7 Benefits of Having a Gratitude Attitude
- 1. Improves mood
- 2. Improves physiological health, by way of heart rhythms and sleep patterns
- 3. Reduces physical symptoms, such as headaches and colds
- 4. Increases cognitive functioning, including memory
- 5. Increases alertness, determination and energy
- 6. Provides a greater sense of being connected to others
- 7. Tends to motivate others to express gratitude, thus starting a virtuous cycle
So, it might be nothing new to hear that expressing gratitude to others can have positive effects on your mood and mental wellbeing, but did you know that it also boosts your immune system?
Serotonin is a naturally occurring neurochemical that has a calming, mood-regulating and anti-anxiety effect. During gratitude practice, your brain increases the production of serotonin, thereby improving your immune system.
To add to this, the hypothalamus, or the part of your brain that regulates a number of your bodily functions including your appetite, sleep, temperature, metabolism, and growth, actually activates when you feel gratitude. So, we actually can’t function without gratitude!
Difficulties with Expressing Gratitude
Not everyone finds it easy to express gratitude. But why?
Some animals actually have the capacity to express gratitude, which is thankfulness in its most simplistic form. Humans, on the other hand, with their complex societal norms, imposed expectations and emotions such as embarrassment, fear-driven obligation and guilt remove the simplicity that expressing gratitude should have. This causes grateful behaviours to become (or be perceived as) difficult to develop naturally.
To overcome this, start by using a written expression of gratitude, like a journal or a letter. This approach can improve your perception of the person your are grateful to, and feel a greater sense of trust and strength in your relationship with that person. Then, when you feel comfortable, try sending the letter, or verbalising what you wrote down.
The more you practice gratitude expression, the more natural it will feel!

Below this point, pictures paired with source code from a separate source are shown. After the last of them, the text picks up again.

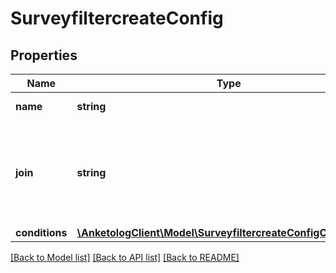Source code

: # SurveyfiltercreateConfig

## Properties
Name | Type | Description | Notes
------------ | ------------- | ------------- | -------------
**name** | **string** | Название фильтра | [optional] 
**join** | **string** | Логический оператор  * &#x60;and&#x60; - логическое \&quot;и\&quot; * &#x60;or&#x60; - логическое \&quot;или\&quot; | [optional] 
**conditions** | [**\AnketologClient\Model\SurveyfiltercreateConfigConditions[]**](SurveyfiltercreateConfigConditions.md) |  | [optional] 

[[Back to Model list]](../README.md#documentation-for-models) [[Back to API list]](../README.md#documentation-for-api-endpoints) [[Back to README]](../README.md)


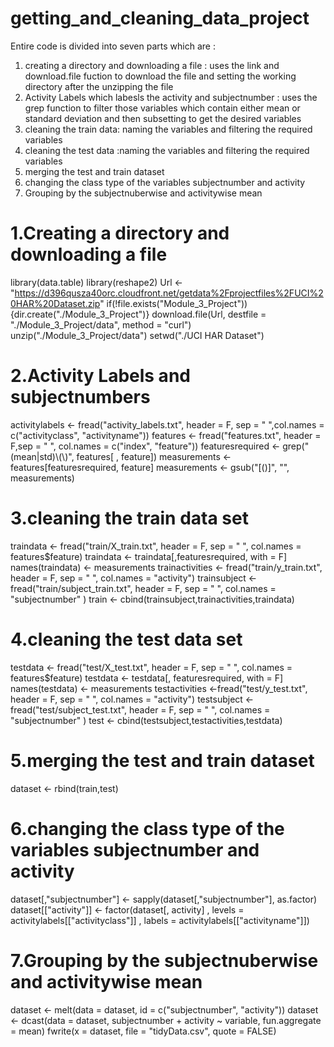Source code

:# getting_and_cleaning_data_project
Entire code is divided into seven parts which are :
1. creating a directory and downloading a file : uses the link and download.file fuction to download the file and setting the working        directory after the unzipping the file
2. Activity Labels which labesls the activity and subjectnumber : uses the grep function to filter those variables which contain either      mean or standard deviation and then subsetting to get the desired variables
3. cleaning the train data: naming the variables and filtering the required variables
4. cleaning the test data :naming the variables and filtering the required variables
5. merging the test and train dataset 
6. changing the class type of the variables subjectnumber and activity
7. Grouping by the subjectnuberwise and activitywise mean  

# 1.Creating a directory and downloading a file 
library(data.table)
library(reshape2)
Url <- "https://d396qusza40orc.cloudfront.net/getdata%2Fprojectfiles%2FUCI%20HAR%20Dataset.zip"
if(!file.exists("Module_3_Project")){dir.create("./Module_3_Project")}
download.file(Url, destfile = "./Module_3_Project/data", method = "curl")
unzip("./Module_3_Project/data")
setwd("./UCI HAR Dataset")

# 2.Activity Labels and subjectnumbers
activitylabels <- fread("activity_labels.txt", header = F, sep = " ",col.names = c("activityclass", "activityname"))
features <- fread("features.txt", header = F,sep = " ", col.names = c("index", "feature"))
featuresrequired <- grep("(mean|std)\\(\\)", features[ , feature])
measurements <- features[featuresrequired, feature]
measurements <- gsub("[()]", "", measurements)

# 3.cleaning the train data set
traindata <- fread("train/X_train.txt", header = F, sep = " ", col.names = features$feature)
traindata <- traindata[,featuresrequired, with = F]
names(traindata) <- measurements
trainactivities <- fread("train/y_train.txt", header = F, sep = " ", col.names = "activity")
trainsubject <- fread("train/subject_train.txt", header = F, sep = " ", col.names = "subjectnumber" )
train <- cbind(trainsubject,trainactivities,traindata)

# 4.cleaning the test data set
testdata <- fread("test/X_test.txt", header = F, sep = " ", col.names = features$feature)
testdata <- testdata[, featuresrequired, with = F]
names(testdata) <- measurements
testactivities <-fread("test/y_test.txt", header = F, sep = " ", col.names = "activity")
testsubject <- fread("test/subject_test.txt", header = F, sep = " ", col.names = "subjectnumber" )
test <- cbind(testsubject,testactivities,testdata)

# 5.merging the test and train dataset 
dataset <- rbind(train,test)

# 6.changing the class type of the variables subjectnumber and activity
dataset[,"subjectnumber"] <- sapply(dataset[,"subjectnumber"], as.factor)
dataset[["activity"]] <- factor(dataset[, activity]
                                 , levels = activitylabels[["activityclass"]]
                                 , labels = activitylabels[["activityname"]])

# 7.Grouping by the subjectnuberwise and activitywise mean     
dataset <- melt(data = dataset, id = c("subjectnumber", "activity"))
dataset <- dcast(data = dataset, subjectnumber + activity ~ variable, fun.aggregate = mean)
fwrite(x = dataset, file = "tidyData.csv", quote = FALSE)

4 Simple Ways to Cultivate Gratitude
- 1. Think about or write down a list of all the things you were grateful for during the day, just as you retire to bed. This will lead to better sleep patterns which are often disturbed when going to bed whilst your brain is still mulling over a problem or issue from the day. When your last thoughts are those of gratitude and appreciation, your thoughts and memories are positive, your mind is calmer and able to enter into a deeper sleep.
- 2. Try to notice and express appreciation or thanks as much as possible. That is, don’t just wait until the end of the day to review everything you were thankful for – try to also catch things for which you are grateful sooner and more immediately, and express thanks (even if only acknowledging to yourself) in the moment.
- 3. Gratitude is also about try to refocus on things that are going well when you are feeling negative and acutely aware of what is not going well, i.e. count your blessings instead. You can even be thankful for the lesson the negative situation presented you, even if only to identify your specific capacities for improving the situation.
- 4. Share your observations of thanks and subsequent impacts with a ‘gratitude buddy’ to reap double the reward!
Gratitude is an undervalued and underused emotion that is immediately rewarding and enhances all areas of wellness, over and above simply being kind and polite. Cultivating a gratitude attitude just takes regular practice, but before you know it, you’ll start to see the benefits for yourself, and spread to those around you.